Step 4 in evidence-based practice is about applying research evidence to the individual patient and clinical decision making. As described by Chang et al., study participants and real world patients are likely to differ by degree, rather than grossly, in their response to treatment. Individualizing treatment decisions involves estimation of the balance of risks and benefits, combined with a consideration of patient values. The number needed to treat (NNT) is the number of patients that need to be treated to prevent one additional adverse event, and it is the inverse of the absolute risk reduction. The number need to harm (NNH), in contrast, is the number of patients treated who would be expected to experience one adverse event. NNT and NNH illustrated the balance between benefits and risks of a given intervention; in oncology, this is particularly relevant with to screening, which may result in harms from follow up of false positives, and treatment, which often produces dose-dependent toxicity.
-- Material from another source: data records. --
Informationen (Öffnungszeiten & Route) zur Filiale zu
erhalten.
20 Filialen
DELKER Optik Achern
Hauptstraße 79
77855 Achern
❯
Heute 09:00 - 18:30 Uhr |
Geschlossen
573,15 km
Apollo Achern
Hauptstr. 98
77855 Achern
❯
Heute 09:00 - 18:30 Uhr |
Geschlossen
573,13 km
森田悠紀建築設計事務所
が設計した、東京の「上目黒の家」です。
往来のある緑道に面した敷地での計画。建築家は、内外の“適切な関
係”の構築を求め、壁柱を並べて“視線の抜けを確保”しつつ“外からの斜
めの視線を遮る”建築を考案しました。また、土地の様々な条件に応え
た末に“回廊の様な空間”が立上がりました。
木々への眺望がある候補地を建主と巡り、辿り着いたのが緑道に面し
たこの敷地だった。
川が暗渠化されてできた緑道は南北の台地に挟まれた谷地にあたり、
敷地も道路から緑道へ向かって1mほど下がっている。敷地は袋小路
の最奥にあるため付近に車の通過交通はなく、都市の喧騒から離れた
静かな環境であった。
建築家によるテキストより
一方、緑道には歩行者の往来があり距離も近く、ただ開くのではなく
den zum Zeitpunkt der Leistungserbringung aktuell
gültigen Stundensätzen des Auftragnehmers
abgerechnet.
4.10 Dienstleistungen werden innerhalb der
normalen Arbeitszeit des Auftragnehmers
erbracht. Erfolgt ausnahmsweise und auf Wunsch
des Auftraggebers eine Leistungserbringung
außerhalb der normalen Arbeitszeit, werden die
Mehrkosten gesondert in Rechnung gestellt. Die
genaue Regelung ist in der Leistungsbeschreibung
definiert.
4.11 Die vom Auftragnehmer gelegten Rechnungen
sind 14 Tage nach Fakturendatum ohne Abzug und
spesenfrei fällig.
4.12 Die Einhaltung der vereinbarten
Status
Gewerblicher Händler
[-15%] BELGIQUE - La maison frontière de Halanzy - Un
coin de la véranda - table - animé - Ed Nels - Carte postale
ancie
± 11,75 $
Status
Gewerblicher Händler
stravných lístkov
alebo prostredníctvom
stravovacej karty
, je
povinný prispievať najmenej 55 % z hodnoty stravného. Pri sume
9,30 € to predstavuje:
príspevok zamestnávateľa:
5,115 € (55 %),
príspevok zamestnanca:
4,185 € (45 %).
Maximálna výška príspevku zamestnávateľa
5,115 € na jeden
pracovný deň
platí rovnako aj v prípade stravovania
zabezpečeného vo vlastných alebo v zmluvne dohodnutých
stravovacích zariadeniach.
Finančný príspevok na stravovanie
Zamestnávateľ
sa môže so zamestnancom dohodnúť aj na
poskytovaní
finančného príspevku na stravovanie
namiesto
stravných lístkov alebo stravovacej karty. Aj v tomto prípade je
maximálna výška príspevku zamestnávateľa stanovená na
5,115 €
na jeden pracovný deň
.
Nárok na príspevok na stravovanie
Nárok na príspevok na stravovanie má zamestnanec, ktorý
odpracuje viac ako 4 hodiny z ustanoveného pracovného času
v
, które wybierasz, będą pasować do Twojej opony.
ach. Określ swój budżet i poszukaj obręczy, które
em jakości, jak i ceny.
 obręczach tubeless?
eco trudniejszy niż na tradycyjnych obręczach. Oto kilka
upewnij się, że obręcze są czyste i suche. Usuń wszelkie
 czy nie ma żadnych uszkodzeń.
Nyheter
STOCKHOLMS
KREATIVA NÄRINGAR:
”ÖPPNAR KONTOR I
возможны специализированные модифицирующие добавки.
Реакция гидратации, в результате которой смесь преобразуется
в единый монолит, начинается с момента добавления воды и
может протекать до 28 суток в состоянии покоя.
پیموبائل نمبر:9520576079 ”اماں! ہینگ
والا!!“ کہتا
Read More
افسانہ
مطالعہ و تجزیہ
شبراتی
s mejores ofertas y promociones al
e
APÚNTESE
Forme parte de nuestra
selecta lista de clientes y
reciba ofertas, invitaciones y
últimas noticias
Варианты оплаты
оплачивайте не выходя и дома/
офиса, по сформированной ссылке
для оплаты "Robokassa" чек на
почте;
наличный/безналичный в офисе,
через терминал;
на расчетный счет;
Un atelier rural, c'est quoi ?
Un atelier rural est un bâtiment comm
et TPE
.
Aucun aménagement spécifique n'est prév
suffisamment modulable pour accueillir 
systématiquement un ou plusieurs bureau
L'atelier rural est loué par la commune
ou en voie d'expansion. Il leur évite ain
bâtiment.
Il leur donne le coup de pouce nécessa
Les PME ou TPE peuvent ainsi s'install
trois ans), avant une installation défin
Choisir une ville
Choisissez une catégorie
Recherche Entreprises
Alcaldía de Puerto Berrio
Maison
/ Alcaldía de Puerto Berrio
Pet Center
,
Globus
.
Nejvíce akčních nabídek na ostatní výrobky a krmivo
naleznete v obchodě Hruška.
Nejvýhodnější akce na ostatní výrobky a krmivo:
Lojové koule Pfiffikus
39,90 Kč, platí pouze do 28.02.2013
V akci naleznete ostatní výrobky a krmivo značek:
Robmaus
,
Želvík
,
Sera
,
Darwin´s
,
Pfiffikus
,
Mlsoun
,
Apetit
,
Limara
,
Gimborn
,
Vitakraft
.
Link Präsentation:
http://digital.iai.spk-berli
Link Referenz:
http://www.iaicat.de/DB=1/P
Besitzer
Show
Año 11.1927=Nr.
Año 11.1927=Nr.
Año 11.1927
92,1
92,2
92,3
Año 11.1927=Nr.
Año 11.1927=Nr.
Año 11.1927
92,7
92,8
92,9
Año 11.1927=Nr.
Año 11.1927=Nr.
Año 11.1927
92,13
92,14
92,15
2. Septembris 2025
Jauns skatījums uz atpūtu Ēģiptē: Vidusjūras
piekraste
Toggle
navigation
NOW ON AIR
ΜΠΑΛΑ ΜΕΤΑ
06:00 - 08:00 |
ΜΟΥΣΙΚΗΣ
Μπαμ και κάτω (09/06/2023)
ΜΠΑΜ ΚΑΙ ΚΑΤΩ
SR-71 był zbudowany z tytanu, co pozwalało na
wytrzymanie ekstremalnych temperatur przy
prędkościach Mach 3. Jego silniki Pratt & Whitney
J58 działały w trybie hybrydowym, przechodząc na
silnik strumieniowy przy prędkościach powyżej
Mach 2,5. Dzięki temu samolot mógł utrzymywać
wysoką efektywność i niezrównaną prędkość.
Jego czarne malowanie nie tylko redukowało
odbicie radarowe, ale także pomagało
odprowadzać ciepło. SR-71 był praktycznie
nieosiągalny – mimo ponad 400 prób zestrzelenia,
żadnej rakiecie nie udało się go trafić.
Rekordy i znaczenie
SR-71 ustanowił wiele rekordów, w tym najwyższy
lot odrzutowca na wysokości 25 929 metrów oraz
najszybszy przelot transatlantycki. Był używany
Levels of decision making:
Dr. Leon Gordis (Johns Hopkins University) described the following levels of decision making on applying evidence to a particular patient.
- Level 1: "would you have this done for yourself or for someone else in our immediate family?" Influenced by one's personal experience with disease and capacity to deal with risk.
- Level 2: "would you make this recommendation for your own patient?" Clinicians engage in informed and shared decision making with patient. Influence by prior experience, but the strength of the scientific evidence may play a greater role.
- Level 3: "would you make and across-the-board recommendation for a population?" Must be based on rigorous assessment of the scientific evidence.
Resources for EBM as shared decision making:
Levels of evidence:
The National Cancer Institute defines levels of evidence as "a ranking system used to describe the strength of the results measured in a clinical trial or research study. (such as a case report for an individual patient or a double-blinded randomized controlled trial) and the endpoints measured (such as survival or quality of life) affect the strength of the evidence."
As you move up the pyramid, however, fewer studies are available; it is important to recognize that high levels of evidence may not exist for your clinical question. If this is the case, you will need to move down the pyramid if your quest for resources at the top of the pyramid is unsuccessful.
- Meta-Analysis: A systematic review that uses quantitative methods to summarize the results.
- Systematic Review: Authors have systematically searched for, appraised, and summarized all of the medical literature for a specific topic.
- Critically Appraised Topic: Authors evaluate and synthesize multiple research studies.
- Critically Appraised Articles: Authors evaluate and synopsize individual research studies.
- Randomized Controlled Trials: Include a randomized group of patients in an experimental group and a control group. These groups are followed up for the variables/outcomes of interest.
- Cohort Study: Identifies two groups (cohorts) of patients, one which did receive the exposure of interest, and one which did not, and following these cohorts forward for the outcome of interest.
- Case-Control Study: Identifies patients who have the outcome of interest (cases) and control patients without the same outcome, and looks for exposure of interest.
- Background Information/Expert Opinion: Handbooks, encyclopedias, and textbooks often provide a good foundation or introduction and often include generalized information about a condition. While background information presents a convenient summary, often it takes about three years for this type of literature to be published.
- Animal Research/Lab Studies: Information begins at the bottom of the pyramid: this is where ideas and laboratory research takes place. Ideas turn into therapies and diagnostic tools, which then are tested with lab models and animals.